(Collected data entries)
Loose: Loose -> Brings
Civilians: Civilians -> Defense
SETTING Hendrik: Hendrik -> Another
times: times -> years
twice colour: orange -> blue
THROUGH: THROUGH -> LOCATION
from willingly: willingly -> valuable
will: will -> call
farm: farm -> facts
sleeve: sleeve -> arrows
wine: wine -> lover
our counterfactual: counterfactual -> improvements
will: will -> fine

**What you should do**
Print these lines again with no changes.

**The solution**
Loose: Loose -> Brings
Civilians: Civilians -> Defense
SETTING Hendrik: Hendrik -> Another
times: times -> years
twice colour: orange -> blue
THROUGH: THROUGH -> LOCATION
from willingly: willingly -> valuable
will: will -> call
farm: farm -> facts
sleeve: sleeve -> arrows
wine: wine -> lover
our counterfactual: counterfactual -> improvements
will: will -> fine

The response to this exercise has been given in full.